THINGS TO DO ▸
1 > In the article on healthcare gig work, how much per hour can a medical transcriptionist expect to earn?
2 > Please resume the article on healthcare gig work, picking up right after its last sentence.

TEXT UNDER STUDY ▸
8 Gig Work Options In The Healthcare Industry
By Abdullahi Muhammed
As the healthcare industry is undergoing major digital transformations, new gig work opportunities come up with increased frequency. What’s even better, right now there’s not enough people to fill in all the positions and healthcare jobs are among the least competitive ones. So if you have the relevant training and skills, below are eight gig work options worth considering.
1. Medical transcriptionist
Given today’s technology, there is no reason for a medical transcriptionist to have to work on-site. And medical providers are embracing the concept that much of their workforce can certainly do so. As a medical transcriptionist, your job will involve inputting patient information, keeping a log of ongoing records, reducing physician dictation to writing, and then submitting those transcriptions according to deadlines/requests. While most medical transcriptionists receive some type of post-secondary training, some have only a high school diploma.
Depending on your skills and training you can expect to earn between $15-$30 per hour. That’s not much, but a remote working arrangement always gives you more opportunities to create side income sources.
2. Nurse case manager
This is a bit of a complex position, and duties can vary, depending on the employer involved. Basically, a nurse case manager is usually a registered nurse whose job it is to coordinate care and other services such as workers’ compensation claims/resolutions, home health care, etc. In essence, the case manager is a facilitator. These positions are ideal for remote work, because case managers are often “in the field.” Working from home is a logical outgrowth of the increasing move toward remote work in general.
Local and state laws may vary, but case management may involve certifications, even in addition to an RN degree/cert. The additional education is worth it, though, because nurse case managers can earn up around $75,000 annually.
3. Clinical program manager
Clinical program managers primarily work for research and development organizations. They organize, track, and report out clinical trials and studies. Thanks to technology, much of this is now done remotely and offers a great opportunity to qualified people. A background in medicine and medical protocols is certainly a requirement, and some type of nursing or nurse practitioner degree/certification is preferred.
On top of that, clinical program managers are also often responsible for external communications and healthcare marketing for the institution/program they are working on. So having good people skills and some hands-on experience is an added bonus.
The mean salary is in the upper $80,000 range, but can be higher if commission and bonuses are included.
4. Healthcare recruiter
As stated above, the healthcare field is not horribly competitive. There are always openings, and healthcare organizations often employ remote recruiters to serve their staffing needs. If you have a history of successful recruiting, in healthcare or a related sector, you can command a salary of around $50,000 per year. As a remote employee, chances are you will be on salary plus commission.

Collected data entries:
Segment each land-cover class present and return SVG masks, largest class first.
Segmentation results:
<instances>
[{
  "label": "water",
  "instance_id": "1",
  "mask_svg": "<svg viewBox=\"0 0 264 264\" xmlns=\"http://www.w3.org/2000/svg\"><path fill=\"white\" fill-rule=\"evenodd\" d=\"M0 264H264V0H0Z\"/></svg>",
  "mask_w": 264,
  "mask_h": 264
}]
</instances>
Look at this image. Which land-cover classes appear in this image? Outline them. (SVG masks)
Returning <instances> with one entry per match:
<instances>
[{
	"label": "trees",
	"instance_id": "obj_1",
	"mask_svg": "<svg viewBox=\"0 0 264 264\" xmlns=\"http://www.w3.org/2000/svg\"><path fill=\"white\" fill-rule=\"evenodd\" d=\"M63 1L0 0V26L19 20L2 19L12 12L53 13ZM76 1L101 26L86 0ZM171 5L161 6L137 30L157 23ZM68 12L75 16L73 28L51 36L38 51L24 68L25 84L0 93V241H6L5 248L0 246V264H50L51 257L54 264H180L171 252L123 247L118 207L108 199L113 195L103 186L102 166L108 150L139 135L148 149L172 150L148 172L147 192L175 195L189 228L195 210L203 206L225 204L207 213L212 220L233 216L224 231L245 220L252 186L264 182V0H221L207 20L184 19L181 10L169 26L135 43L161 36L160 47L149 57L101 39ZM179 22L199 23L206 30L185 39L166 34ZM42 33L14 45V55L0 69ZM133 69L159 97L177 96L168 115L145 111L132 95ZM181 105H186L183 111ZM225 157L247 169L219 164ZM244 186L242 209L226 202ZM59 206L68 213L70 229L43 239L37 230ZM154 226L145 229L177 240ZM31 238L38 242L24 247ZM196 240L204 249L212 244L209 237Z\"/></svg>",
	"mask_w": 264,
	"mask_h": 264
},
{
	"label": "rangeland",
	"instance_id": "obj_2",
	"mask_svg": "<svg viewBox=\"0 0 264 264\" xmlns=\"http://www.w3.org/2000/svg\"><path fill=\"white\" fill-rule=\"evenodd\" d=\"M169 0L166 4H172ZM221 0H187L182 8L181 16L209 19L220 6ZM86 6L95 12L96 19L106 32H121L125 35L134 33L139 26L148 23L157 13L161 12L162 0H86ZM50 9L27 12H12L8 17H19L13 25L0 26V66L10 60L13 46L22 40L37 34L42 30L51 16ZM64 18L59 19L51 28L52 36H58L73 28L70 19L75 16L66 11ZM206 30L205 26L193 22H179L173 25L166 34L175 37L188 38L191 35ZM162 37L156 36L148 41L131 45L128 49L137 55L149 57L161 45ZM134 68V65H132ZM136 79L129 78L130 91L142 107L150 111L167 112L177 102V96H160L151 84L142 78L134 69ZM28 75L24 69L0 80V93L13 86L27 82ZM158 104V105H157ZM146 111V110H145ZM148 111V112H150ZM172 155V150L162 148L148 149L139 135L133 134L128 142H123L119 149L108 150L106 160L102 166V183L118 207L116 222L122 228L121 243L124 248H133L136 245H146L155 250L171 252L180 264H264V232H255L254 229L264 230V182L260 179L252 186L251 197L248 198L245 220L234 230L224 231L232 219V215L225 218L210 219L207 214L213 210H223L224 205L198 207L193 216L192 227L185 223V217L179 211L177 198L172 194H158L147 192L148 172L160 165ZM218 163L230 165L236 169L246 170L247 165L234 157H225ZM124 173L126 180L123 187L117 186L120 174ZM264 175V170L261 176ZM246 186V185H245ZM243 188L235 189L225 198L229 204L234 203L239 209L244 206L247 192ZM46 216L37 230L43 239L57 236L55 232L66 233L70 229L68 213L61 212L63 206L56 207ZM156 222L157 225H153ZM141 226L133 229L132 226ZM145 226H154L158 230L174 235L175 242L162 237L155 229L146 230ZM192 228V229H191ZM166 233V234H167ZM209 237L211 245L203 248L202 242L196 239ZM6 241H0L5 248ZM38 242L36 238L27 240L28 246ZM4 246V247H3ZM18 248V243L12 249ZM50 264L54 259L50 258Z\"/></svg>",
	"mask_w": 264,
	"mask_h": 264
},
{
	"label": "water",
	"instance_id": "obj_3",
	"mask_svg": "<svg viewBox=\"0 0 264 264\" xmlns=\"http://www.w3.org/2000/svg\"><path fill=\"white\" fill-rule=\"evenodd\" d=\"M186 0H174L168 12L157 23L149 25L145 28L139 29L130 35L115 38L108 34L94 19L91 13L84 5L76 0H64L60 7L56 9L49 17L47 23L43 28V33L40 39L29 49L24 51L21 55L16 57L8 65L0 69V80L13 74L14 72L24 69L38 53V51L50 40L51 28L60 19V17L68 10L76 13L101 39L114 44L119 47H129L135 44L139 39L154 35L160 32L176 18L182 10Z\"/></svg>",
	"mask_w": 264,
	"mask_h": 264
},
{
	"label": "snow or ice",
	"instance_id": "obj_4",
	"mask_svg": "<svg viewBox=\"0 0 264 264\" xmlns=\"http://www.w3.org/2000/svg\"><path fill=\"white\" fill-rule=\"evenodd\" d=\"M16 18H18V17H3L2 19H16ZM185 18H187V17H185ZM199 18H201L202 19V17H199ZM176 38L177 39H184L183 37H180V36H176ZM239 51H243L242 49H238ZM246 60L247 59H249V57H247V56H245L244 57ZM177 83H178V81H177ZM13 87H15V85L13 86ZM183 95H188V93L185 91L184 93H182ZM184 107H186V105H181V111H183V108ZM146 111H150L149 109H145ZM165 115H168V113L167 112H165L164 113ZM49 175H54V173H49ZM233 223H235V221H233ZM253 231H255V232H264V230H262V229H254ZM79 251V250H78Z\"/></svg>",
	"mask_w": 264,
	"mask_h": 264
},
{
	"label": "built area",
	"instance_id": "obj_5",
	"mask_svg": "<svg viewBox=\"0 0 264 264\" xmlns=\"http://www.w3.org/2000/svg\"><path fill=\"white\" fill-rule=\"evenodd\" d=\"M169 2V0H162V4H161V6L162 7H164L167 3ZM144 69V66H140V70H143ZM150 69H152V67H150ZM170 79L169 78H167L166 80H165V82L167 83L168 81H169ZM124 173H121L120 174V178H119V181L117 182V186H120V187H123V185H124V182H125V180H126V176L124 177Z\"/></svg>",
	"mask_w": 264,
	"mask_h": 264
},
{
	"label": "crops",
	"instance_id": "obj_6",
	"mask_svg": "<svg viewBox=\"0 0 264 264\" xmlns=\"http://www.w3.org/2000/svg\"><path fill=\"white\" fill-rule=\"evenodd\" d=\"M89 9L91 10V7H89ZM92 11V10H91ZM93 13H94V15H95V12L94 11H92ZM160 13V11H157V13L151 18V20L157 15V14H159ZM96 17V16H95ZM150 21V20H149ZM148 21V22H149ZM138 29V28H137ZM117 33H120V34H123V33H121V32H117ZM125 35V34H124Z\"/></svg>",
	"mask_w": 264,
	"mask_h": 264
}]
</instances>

RESPONSES FOR EACH TASK ▸
1 > Between $15 and $30 per hour, depending on skills and training.

2 >
5. Fitness trainer
If you have a knack for workouts, instructing and motivating other individuals or groups in strength training and other exercise activities, this could be for you. You could work in health clubs, gyms, recreation centers, country clubs, hospitals, universities, resorts and clients' homes.
As a fitness trainer, the average salary you can expect to get paid is $60,557. This can rise up to $74,390, depending on your education, experience, work history and certifications. If you study NASM and get the certification for instance, your earning potential would be significantly higher.
6. Health IT/nursing informatics specialist
These positions are very much and depend on how ‘digital’ the institution is. Some may require help with EHR/EMR development and maintenance. More digitally mature institutions may seek data science expertise. In case of the latter, such specialists will need to collect, organize, and analyze data that may be related to specific medical diagnoses, issues, diseases, etc. on which organizations are working. It involves working with large amounts of research and patient data and requires high levels of security.
Remote workers in this field must have computer science training, usually through an advanced degree, and a healthcare background is obviously a big plus. This combination of nurse and computer training can result in an average salary of about $100,000.
7. Medical illustrator
A combination of an academic medical background with art and graphic design can land you a remote job with medical publishers. And if you can add writing and editing to this mix, you will be in high demand. A lot of medical illustration today is done digitally, including newer technologies of animation and AR/VR, so make sure your skills set is up to date!
The average salary is in the mid-$50,000 range, though you can commission more work if you work on a per-project basis.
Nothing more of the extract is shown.